What to produce —
In the data below, how many lines contain the string "front"? Give only the number.
#### Provided data
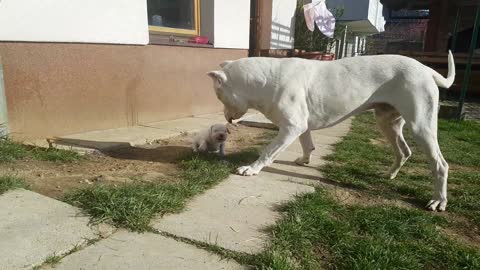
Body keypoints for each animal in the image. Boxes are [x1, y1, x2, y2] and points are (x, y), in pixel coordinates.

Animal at [206, 50, 454, 211]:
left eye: (219, 95)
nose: (226, 117)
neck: (264, 80)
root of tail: (426, 69)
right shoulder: (300, 126)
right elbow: (307, 143)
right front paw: (304, 160)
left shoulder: (291, 126)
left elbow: (268, 151)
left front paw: (251, 168)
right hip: (388, 123)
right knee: (403, 151)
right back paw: (390, 175)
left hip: (421, 126)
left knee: (440, 164)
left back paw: (438, 201)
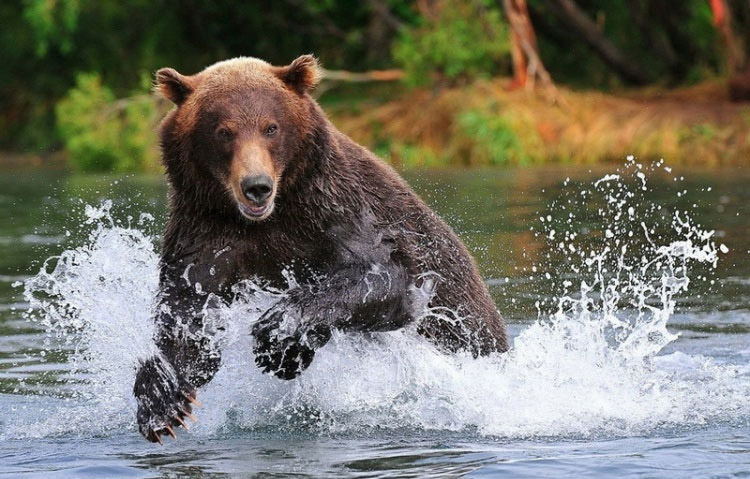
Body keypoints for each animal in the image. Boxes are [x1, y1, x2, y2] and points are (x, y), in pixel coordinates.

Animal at [135, 57, 512, 446]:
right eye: (224, 131)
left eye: (271, 127)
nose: (256, 186)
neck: (269, 217)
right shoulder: (206, 229)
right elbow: (187, 309)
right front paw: (162, 402)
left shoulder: (335, 210)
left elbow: (384, 277)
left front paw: (277, 338)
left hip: (465, 324)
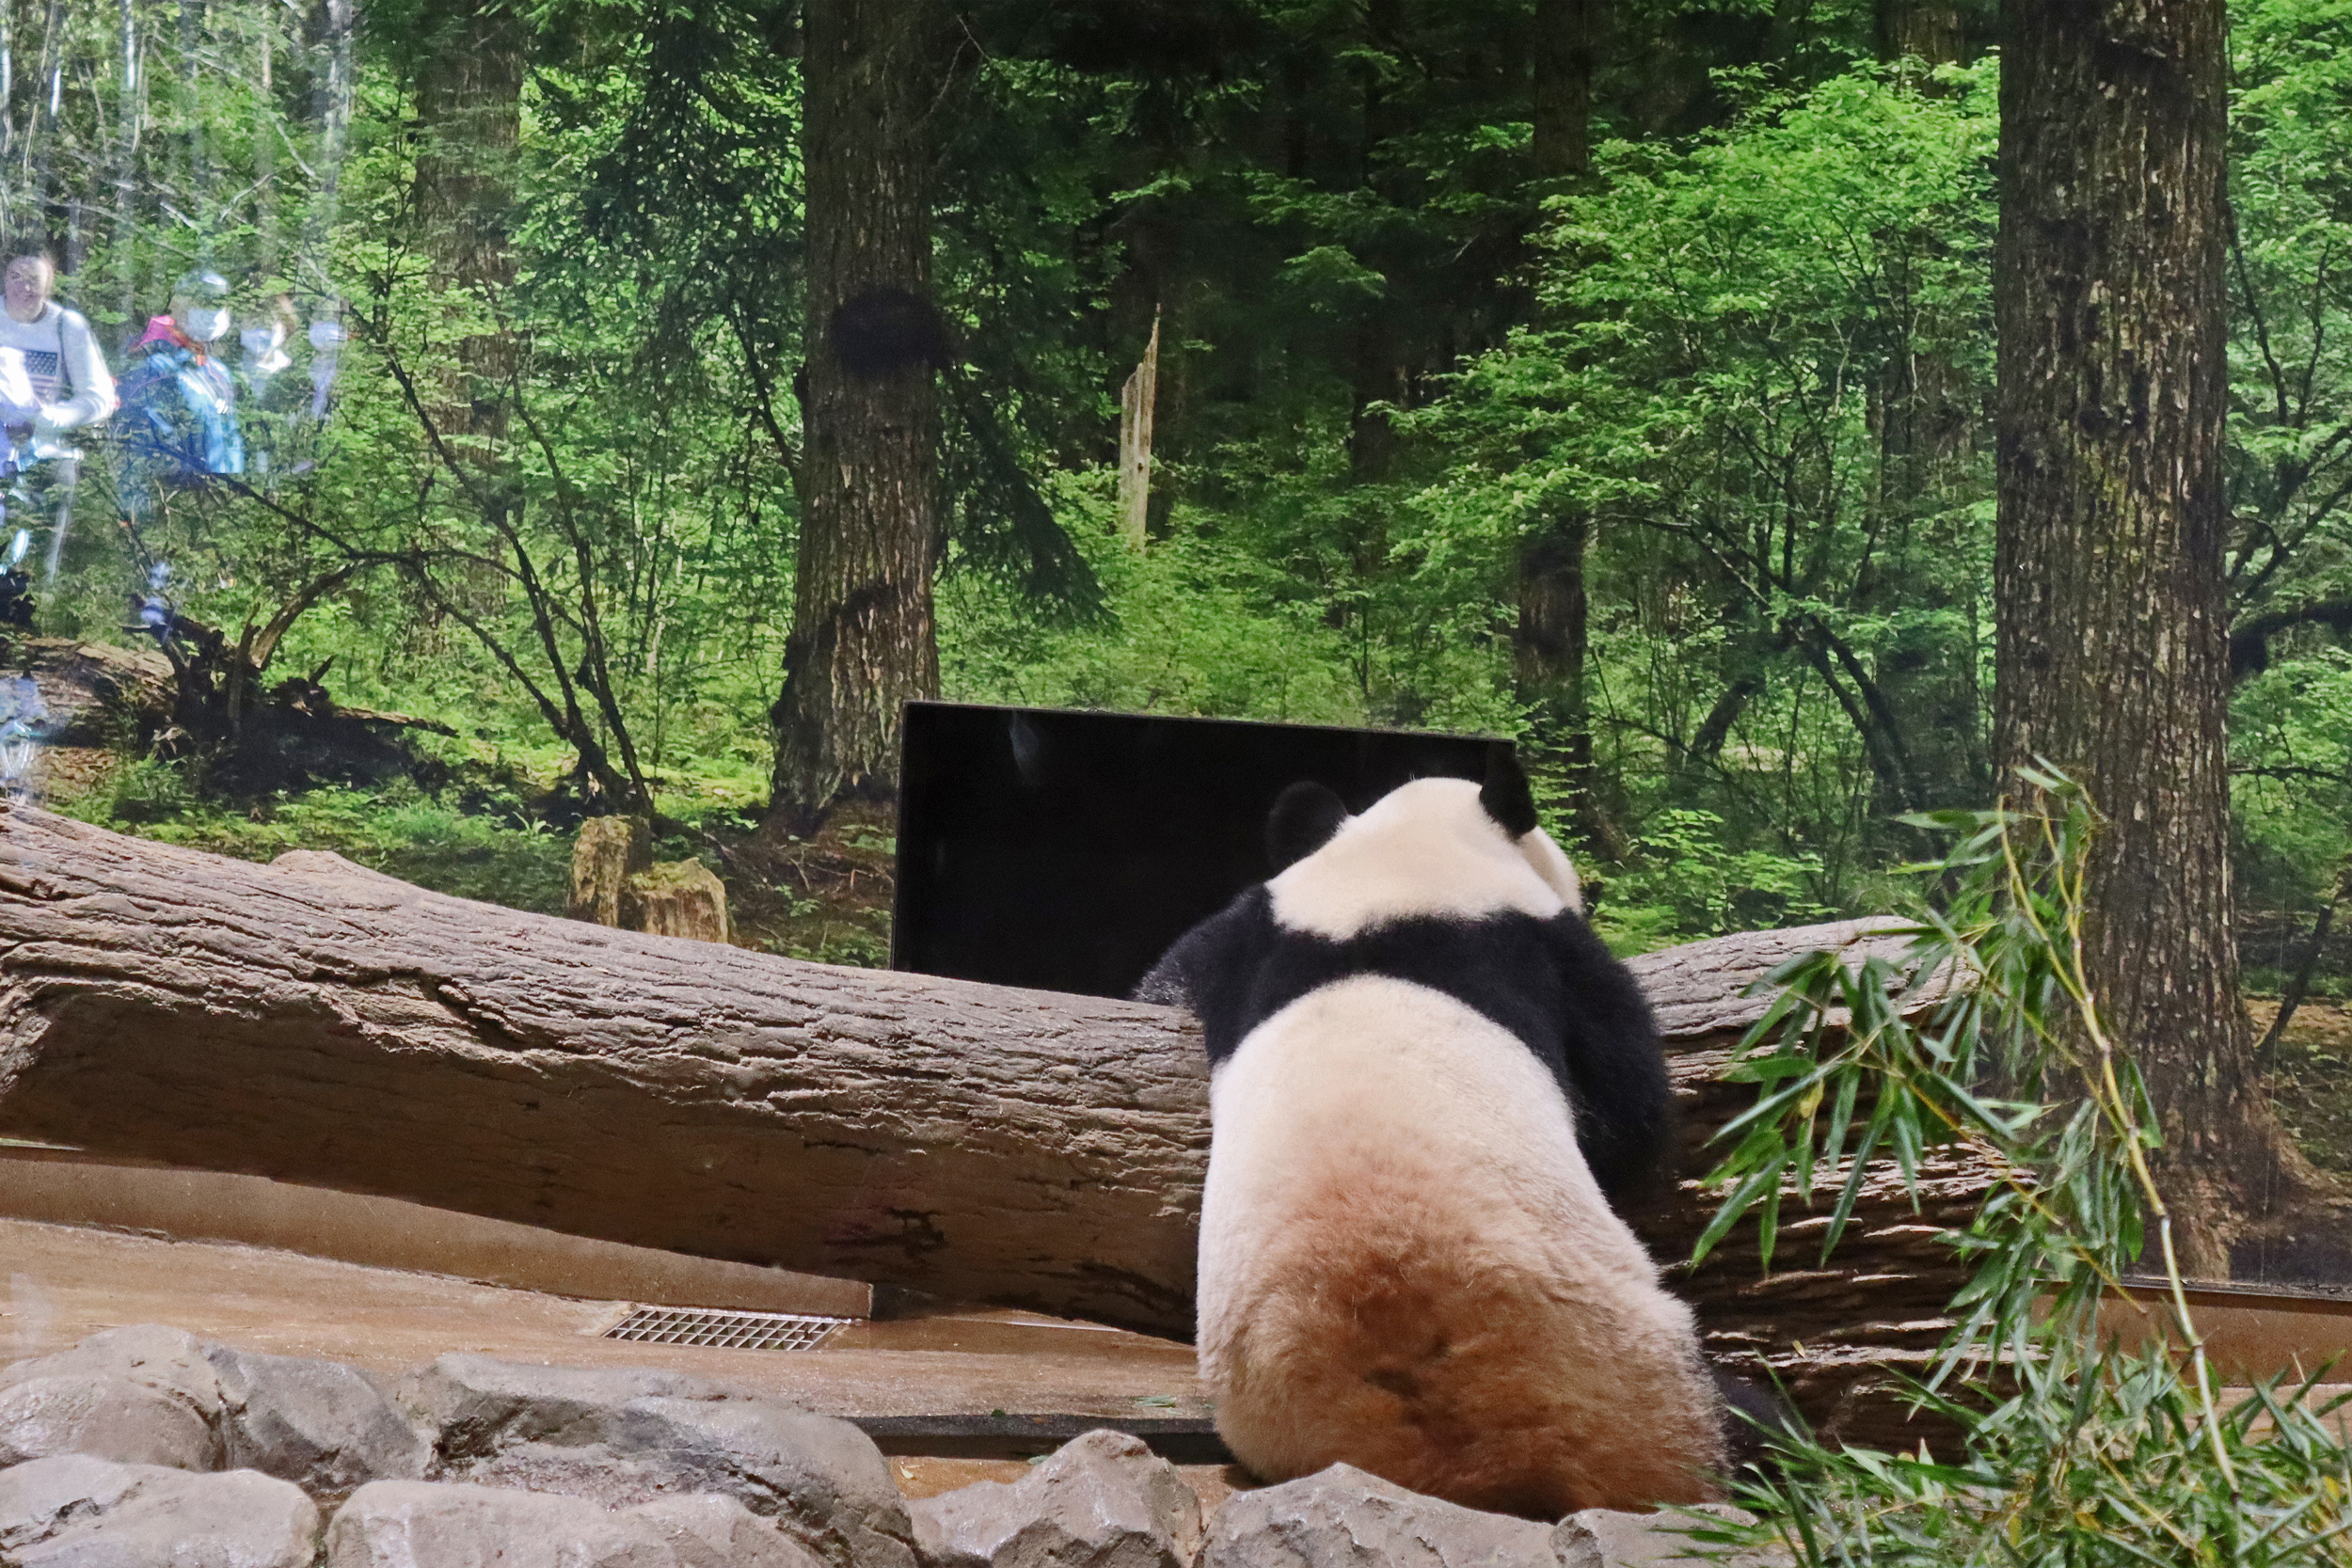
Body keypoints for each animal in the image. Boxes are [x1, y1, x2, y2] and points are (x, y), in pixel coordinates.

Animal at [1135, 745, 1726, 1518]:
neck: (1394, 864)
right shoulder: (1544, 948)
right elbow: (1629, 1111)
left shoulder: (1249, 931)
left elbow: (1165, 974)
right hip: (1631, 1373)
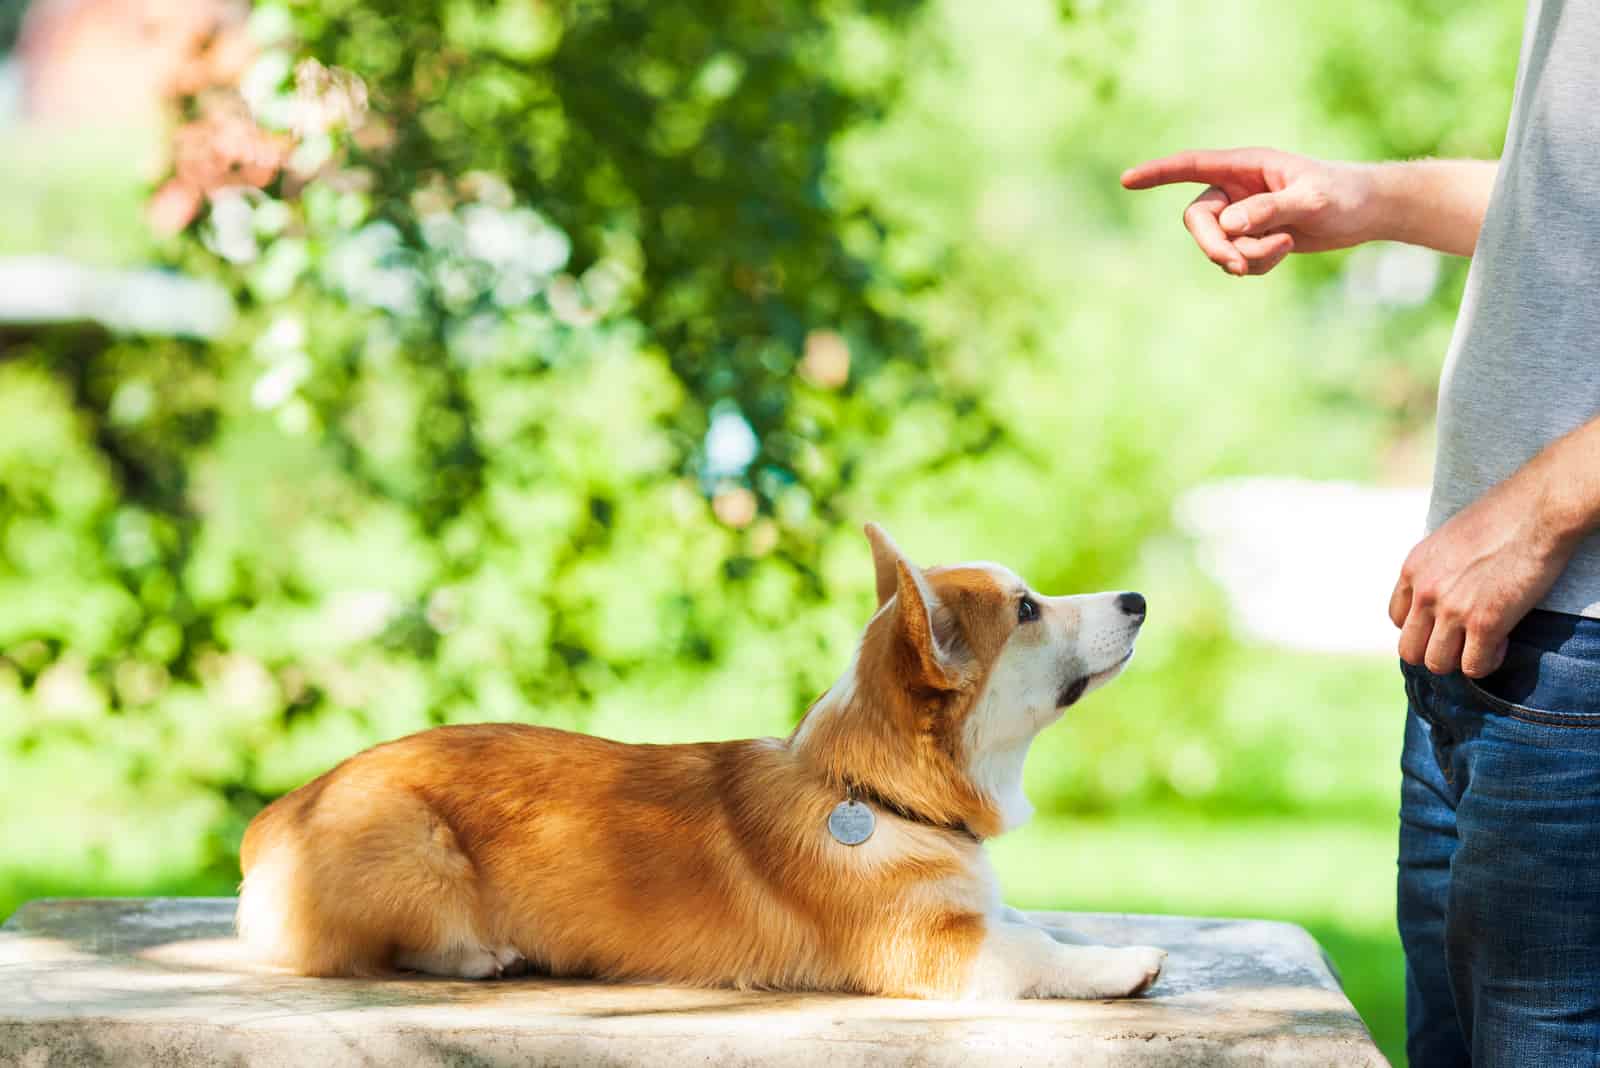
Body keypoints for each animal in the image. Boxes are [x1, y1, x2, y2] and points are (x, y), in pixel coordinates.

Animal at [236, 524, 1164, 1004]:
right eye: (1028, 610)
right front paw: (1122, 966)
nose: (1139, 600)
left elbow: (1036, 925)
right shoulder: (934, 949)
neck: (877, 793)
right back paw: (480, 955)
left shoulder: (972, 914)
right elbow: (1036, 954)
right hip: (416, 852)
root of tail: (281, 813)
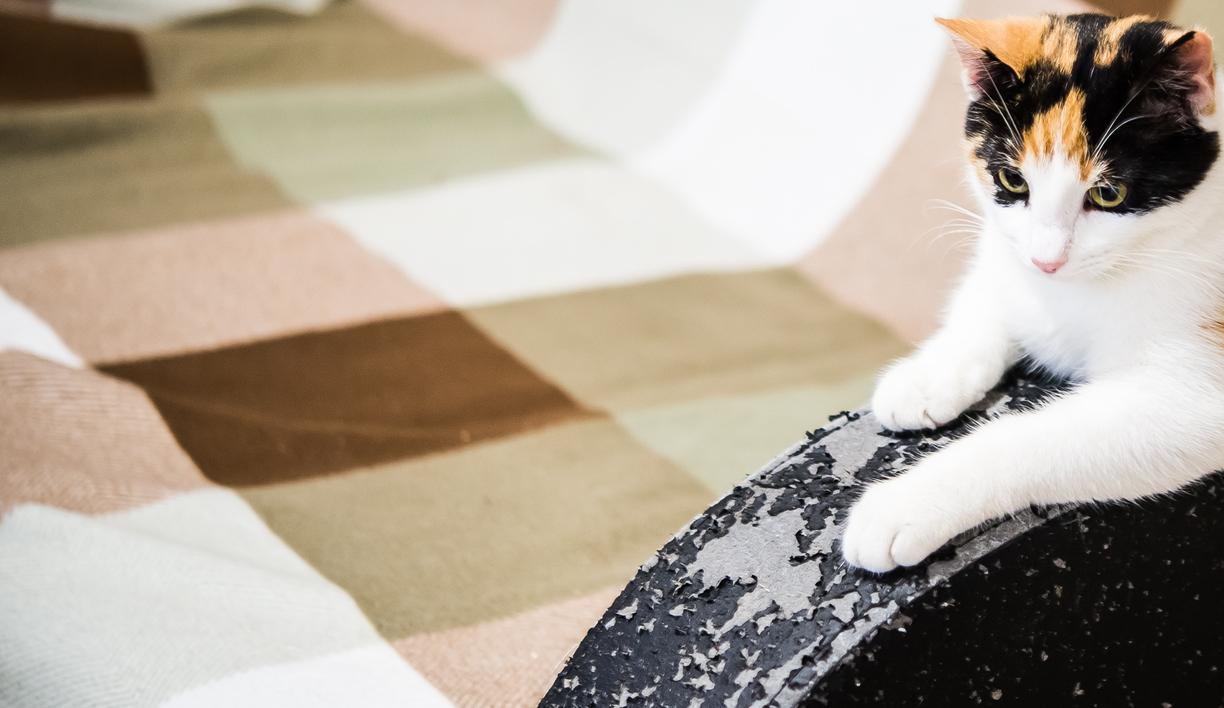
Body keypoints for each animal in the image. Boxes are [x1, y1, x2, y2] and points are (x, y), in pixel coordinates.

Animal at [842, 13, 1224, 570]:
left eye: (1108, 194)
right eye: (1012, 181)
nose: (1048, 260)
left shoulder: (1194, 398)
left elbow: (1030, 439)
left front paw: (904, 505)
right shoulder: (1003, 250)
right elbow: (989, 292)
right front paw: (928, 375)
########
Your response —
7